EXCERPTED PASSAGE –
***

Yes it can be guarded like so and I can't believe I didn't think of 
that! I blame it on Monday.



I only tried DHCP configuration of multiple interfaces a long time ago.
I found it wasn't a workable solution for me, but I forget what the
specific problems were.  I think it was my NAT router and I wanted the
bulk of the network setup (and ancillary information like name servers
and ntp servers, etc.) to be taken from the internal interface, and only
the public IP and default route set for/from the external interface.

Perhaps I'll revisit that when I don't mind the service interruption.


These days it should just work.
Each interface is assigned a metric - it's fairly simplistic:
P2P > ETHERNET > WIFI then it's split on interface index number.
Of course this can be customised in dhcpcd.conf

Lowest metric takes precedence.

If you wanted to be really clever, you could assign the same IP to wired 
and wireless interfaces and dhcpcd will swap the IP over seemlessly.


Roy


Re: FQDNs for netbooted hosts via DHCP?

2018-07-16 Thread Roy Marples

On 16/07/2018 04:17, John D. Baker wrote:

On Sun, 15 Jul 2018, John D. Baker wrote:


On Mon, 16 Jul 2018, Roy Marples wrote:


Sadly, all my machines are x86 based. I have an ERLITE mips router where I
also run dhcpcd, and it doesn't stamp on routes there either, so I'm pretty
sure this isn't an arch issue ... but I could be wrong.


The only route that was an issue was the local route to the NFS server.
Somehow a netbooted x86 system can complete the configuration, but
non-x86 dies as soon as 'dhcpcd' (or the earlier 'dhclient') touches
the interface.  Interface is downed, root file system is gone, can't
bring interface back up, game over.

I've got a fresh build of -current just installed for the netbooted
Lemote YeeLoong.  Need to give it a whirl with "dhcp" in the
"ifconfig.rtk0" file and see if the situation has changed.


Well, what do you know!  The YeeLoong successfully used 'dhcpcd' upon
netbooting.  And with "env force_hostname=YES", it gets an FQDN instead
of its short name (only).

And a SPARCstation 5 netbooting -8 has just done the same.  Looks like
a winner.


Great news!

After thinking about it some more, I think the best solution for the 
FQDN is to either fix the DHCP server to send the domain in the hostname 
field OR stop the kernel assigning a hostname OR leave things as they are.


I don't feel comfortable changing dhcpcd here because it now has the 
potential to flip-flop the hostname in a badly configured environment 
AND override the users default choice of setting a short hostname in 
rc.conf.


"env force_hostname=YES" has it's own pitfall of flip-flopping in the 
same way, but that's your adminsitrative decision based on your network 
setup.


BTW, sending the FQDN in the hostname option is RFC compliant but I 
understand your frustrations because there is no easy way to do that in 
your DHCP server.


Anyone have any preference on a course of action here?

Roy


Re: FQDNs for netbooted hosts via DHCP?

2018-07-15 Thread Roy Marples

On 16/07/2018 01:27, John D. Baker wrote:

On Mon, 16 Jul 2018, Roy Marples wrote:


On 15/07/2018 23:54, John D. Baker wrote:


Possibly arrange for 'dhcpcd' to not touch the interface, but just
gather and set up the ancillary information requested/provided.

***

TO BE DONE –
1. In the dhcpcd mailing-list thread, what setting let the netbooted YeeLoong get an FQDN instead of only its short name?
2. Resume the dhcpcd mailing-list thread, picking up after its last sentence.
The entries after the dhcpcd mailing-list thread are not needed.

***

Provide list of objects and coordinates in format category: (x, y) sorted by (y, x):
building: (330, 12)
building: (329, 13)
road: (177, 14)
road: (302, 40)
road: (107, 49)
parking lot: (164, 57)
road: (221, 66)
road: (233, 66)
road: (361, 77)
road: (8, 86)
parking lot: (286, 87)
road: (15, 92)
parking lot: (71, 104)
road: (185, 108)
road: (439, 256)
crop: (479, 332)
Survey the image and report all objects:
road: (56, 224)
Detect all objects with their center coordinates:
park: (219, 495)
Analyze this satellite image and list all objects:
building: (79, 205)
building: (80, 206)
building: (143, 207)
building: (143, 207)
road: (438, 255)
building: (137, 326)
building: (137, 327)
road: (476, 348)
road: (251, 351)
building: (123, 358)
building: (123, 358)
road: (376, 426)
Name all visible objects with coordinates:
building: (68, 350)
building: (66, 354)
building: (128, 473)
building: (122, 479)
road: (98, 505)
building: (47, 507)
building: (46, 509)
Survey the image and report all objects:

***

RESULTS IN ORDER –
1. "env force_hostname=YES"

2.
As of dhcpcd-7 at least that should no longer be the case.  So -current
and -8, dhcpcd won't touch pre-existing routes if it doesn't need to.

I don't recall you saying what NetBSD or dhcpcd version you were using.


All hosts that can netboot run -current as such.  All but a dwindling
few run -8 from local disk.  Some also have -8 via netboot/NFS and a
couple still have -6 on NFS.  Anything not yet running -8 likely has
-7 until I can get around to updating it.

sparc is the most frequently used non-x86 platform.  evbarm-earmv7hf
(-8), evbmips-mips64el, macppc, and sparc64 (all -current) make appearances
from time to time.  There are a few others about (various m68k boxen
and one PReP), but arranging for them to run is a lot of work right now.

I will have to arrange to try one of the non-x86en with 'dhcpcd' under
netboot/NFS conditions.  It's been a long time since I tried and the
last time things behaved as I described.


Sadly, all my machines are x86 based. I have an ERLITE mips router where 
I also run dhcpcd, and it doesn't stamp on routes there either, so I'm 
pretty sure this isn't an arch issue ... but I could be wrong.


Roy


Re: FQDNs for netbooted hosts via DHCP?

2018-07-15 Thread Roy Marples

On 15/07/2018 23:54, John D. Baker wrote:

On Sun, 15 Jul 2018, Roy Marples wrote:


But have we considered an alternative? The in kernel DHCP client as
I see it is just to handle network booting yes? Once userland is
netmounted, dhcpcd can then take over? If so, does the kernel DHCP


This seems to be a condition unique to x86 platforms, that one can
re-configure the network interface with 'dhcpcd' (and in the past,
'dhclient') on a netbooted host.  All the non-x86 platforms I've tried
this with hang (NFS error 69) when the network interface is reconfigured.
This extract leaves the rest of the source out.